- **PROBLEM**:
Using the material below, print the line that contains "INFORMAÇÃO ADICIONAL", the line that contains "Messaggi: 1.834", and every line in between, exactly and nothing else.

- **TASK MATERIAL**:

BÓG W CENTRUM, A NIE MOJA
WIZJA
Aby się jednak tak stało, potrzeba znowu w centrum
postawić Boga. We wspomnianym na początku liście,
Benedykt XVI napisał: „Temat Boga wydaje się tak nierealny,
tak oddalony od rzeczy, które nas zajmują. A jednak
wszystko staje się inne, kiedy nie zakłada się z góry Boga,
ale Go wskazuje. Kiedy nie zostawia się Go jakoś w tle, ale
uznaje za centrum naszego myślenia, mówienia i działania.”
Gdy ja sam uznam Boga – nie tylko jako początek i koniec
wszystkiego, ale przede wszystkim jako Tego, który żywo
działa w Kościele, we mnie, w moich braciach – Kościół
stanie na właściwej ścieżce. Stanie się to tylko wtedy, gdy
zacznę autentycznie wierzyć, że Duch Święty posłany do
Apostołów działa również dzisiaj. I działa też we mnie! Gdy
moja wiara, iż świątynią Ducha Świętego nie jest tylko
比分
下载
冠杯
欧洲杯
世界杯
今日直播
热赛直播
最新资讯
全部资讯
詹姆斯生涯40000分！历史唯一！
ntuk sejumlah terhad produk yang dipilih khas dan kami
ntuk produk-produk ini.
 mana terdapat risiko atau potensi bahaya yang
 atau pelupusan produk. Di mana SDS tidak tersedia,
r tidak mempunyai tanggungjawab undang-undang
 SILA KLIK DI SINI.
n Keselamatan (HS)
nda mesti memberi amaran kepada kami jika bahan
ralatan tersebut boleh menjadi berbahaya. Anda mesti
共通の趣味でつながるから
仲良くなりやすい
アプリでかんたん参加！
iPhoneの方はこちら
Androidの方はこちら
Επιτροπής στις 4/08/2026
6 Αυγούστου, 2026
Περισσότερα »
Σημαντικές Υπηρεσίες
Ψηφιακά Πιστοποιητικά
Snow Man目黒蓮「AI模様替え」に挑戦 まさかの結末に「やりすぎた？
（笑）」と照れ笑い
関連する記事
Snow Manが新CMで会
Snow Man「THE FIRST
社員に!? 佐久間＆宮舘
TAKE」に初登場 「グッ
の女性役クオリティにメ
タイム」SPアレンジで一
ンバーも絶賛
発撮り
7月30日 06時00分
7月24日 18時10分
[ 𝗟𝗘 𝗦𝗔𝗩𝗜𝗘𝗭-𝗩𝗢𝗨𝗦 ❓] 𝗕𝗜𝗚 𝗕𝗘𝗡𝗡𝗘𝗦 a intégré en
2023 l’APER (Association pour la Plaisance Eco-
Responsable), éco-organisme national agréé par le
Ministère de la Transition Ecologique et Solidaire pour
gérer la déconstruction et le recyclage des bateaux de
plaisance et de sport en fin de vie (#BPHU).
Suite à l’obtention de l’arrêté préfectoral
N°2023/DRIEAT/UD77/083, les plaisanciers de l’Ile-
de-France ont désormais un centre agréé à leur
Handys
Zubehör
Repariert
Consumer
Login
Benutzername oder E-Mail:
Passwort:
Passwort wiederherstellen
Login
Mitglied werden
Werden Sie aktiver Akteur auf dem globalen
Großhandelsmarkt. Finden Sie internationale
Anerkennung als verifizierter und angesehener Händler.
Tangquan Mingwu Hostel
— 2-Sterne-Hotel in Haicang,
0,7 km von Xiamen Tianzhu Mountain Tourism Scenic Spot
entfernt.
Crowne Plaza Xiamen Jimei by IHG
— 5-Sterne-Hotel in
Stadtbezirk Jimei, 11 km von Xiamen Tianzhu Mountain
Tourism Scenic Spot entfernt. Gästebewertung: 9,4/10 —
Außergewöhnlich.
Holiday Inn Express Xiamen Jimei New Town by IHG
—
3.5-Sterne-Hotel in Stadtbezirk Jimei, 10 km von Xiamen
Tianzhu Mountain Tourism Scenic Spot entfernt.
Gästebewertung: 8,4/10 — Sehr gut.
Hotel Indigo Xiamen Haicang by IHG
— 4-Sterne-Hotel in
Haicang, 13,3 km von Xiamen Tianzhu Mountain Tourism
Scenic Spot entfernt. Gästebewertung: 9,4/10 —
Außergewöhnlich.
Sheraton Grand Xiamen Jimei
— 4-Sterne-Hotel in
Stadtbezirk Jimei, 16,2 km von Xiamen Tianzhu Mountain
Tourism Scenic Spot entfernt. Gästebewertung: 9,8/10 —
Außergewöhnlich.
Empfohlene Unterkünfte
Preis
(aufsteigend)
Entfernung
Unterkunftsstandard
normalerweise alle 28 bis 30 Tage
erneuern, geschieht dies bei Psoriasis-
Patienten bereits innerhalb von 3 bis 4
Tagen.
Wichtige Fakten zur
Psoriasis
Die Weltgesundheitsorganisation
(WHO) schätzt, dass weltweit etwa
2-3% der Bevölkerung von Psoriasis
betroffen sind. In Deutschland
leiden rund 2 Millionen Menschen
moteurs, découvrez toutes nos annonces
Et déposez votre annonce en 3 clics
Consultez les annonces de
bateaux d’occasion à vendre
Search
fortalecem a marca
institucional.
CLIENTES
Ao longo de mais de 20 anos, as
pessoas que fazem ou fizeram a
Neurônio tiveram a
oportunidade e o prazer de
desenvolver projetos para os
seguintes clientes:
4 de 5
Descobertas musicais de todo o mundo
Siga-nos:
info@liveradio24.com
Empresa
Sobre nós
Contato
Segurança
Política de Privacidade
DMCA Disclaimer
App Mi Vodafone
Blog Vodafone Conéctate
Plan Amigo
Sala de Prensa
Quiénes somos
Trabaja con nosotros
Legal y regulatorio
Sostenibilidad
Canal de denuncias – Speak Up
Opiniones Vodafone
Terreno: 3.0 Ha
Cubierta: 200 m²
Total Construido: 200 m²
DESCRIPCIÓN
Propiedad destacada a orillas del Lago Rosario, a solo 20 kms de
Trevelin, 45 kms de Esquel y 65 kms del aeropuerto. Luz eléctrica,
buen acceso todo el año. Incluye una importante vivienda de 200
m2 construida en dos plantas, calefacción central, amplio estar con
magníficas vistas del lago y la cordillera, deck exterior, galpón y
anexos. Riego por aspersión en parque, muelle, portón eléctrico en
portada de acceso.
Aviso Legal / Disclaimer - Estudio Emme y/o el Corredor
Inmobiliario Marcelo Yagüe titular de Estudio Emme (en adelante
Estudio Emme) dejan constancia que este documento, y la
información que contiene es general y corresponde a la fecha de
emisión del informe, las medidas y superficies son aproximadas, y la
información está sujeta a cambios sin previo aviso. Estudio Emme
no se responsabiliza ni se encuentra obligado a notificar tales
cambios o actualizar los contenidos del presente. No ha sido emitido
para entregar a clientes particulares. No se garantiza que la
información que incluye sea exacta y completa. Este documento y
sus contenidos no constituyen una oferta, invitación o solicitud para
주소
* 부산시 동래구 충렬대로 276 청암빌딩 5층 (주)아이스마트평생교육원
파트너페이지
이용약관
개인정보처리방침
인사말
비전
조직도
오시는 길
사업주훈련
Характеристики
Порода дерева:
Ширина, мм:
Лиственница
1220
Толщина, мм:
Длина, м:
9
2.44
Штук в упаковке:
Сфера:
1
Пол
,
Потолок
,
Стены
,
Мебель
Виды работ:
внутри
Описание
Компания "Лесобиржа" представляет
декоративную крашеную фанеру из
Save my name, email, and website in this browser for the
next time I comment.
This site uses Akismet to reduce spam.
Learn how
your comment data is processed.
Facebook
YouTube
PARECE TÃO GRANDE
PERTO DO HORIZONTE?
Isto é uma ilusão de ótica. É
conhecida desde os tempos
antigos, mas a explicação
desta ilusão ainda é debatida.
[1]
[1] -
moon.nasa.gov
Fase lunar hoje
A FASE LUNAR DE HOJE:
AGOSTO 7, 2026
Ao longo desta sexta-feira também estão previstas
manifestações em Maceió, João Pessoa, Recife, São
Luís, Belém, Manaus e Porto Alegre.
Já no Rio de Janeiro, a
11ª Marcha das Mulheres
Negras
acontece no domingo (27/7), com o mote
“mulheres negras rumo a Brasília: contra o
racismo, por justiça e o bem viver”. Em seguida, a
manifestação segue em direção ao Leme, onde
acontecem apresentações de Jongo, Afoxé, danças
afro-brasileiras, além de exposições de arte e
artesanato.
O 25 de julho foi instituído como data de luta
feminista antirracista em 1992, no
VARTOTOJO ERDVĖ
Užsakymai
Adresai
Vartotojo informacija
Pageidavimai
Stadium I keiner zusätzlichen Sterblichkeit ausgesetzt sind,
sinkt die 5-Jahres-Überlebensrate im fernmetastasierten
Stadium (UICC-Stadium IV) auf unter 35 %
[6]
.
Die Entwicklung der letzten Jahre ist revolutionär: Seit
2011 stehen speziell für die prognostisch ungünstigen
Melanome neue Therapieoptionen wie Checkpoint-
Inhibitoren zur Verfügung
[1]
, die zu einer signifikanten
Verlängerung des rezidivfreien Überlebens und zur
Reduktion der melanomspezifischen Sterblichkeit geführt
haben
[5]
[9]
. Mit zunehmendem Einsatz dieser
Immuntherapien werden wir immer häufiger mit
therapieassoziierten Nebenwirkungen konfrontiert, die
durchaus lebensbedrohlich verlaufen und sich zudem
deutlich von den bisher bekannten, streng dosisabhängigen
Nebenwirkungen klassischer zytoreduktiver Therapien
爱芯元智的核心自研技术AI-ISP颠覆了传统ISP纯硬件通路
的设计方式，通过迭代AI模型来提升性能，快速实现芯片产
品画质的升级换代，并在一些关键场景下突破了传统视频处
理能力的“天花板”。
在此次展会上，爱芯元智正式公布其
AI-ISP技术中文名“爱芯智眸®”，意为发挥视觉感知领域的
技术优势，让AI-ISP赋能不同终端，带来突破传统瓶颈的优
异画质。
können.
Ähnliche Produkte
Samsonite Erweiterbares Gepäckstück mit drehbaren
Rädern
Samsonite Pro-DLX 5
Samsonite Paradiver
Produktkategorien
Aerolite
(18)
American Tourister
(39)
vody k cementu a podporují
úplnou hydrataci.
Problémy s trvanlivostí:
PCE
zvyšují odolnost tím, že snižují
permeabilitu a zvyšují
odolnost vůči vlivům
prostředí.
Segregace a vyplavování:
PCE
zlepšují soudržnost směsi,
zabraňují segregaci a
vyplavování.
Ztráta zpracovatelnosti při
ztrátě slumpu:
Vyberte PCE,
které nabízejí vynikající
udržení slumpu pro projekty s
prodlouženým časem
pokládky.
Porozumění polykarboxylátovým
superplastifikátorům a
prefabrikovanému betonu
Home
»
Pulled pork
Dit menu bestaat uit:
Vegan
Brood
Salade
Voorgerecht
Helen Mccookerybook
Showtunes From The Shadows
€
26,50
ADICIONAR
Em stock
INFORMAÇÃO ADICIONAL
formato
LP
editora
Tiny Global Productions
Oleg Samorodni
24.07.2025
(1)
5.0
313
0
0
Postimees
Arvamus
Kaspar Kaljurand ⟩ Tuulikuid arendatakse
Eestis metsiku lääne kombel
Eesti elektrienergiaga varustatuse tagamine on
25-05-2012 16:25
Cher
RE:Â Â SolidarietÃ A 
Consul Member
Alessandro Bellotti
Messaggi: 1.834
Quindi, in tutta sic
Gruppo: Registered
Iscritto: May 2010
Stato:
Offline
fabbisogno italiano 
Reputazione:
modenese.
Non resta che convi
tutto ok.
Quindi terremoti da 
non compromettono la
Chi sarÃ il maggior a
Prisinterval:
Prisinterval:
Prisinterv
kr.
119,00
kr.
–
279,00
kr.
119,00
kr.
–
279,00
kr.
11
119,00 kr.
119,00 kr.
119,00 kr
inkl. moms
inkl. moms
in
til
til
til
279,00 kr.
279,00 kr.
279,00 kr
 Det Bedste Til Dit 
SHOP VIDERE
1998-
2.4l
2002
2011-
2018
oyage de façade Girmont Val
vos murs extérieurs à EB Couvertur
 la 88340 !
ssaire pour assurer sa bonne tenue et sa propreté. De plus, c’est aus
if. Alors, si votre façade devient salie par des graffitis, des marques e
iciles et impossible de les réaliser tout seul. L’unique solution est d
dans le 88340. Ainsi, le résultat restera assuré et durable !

- **OUTPUT FOR THIS TASK**:
INFORMAÇÃO ADICIONAL
formato
LP
editora
Tiny Global Productions
Oleg Samorodni
24.07.2025
(1)
5.0
313
0
0
Postimees
Arvamus
Kaspar Kaljurand ⟩ Tuulikuid arendatakse
Eestis metsiku lääne kombel
Eesti elektrienergiaga varustatuse tagamine on
25-05-2012 16:25
Cher
RE:Â Â SolidarietÃ A 
Consul Member
Alessandro Bellotti
Messaggi: 1.834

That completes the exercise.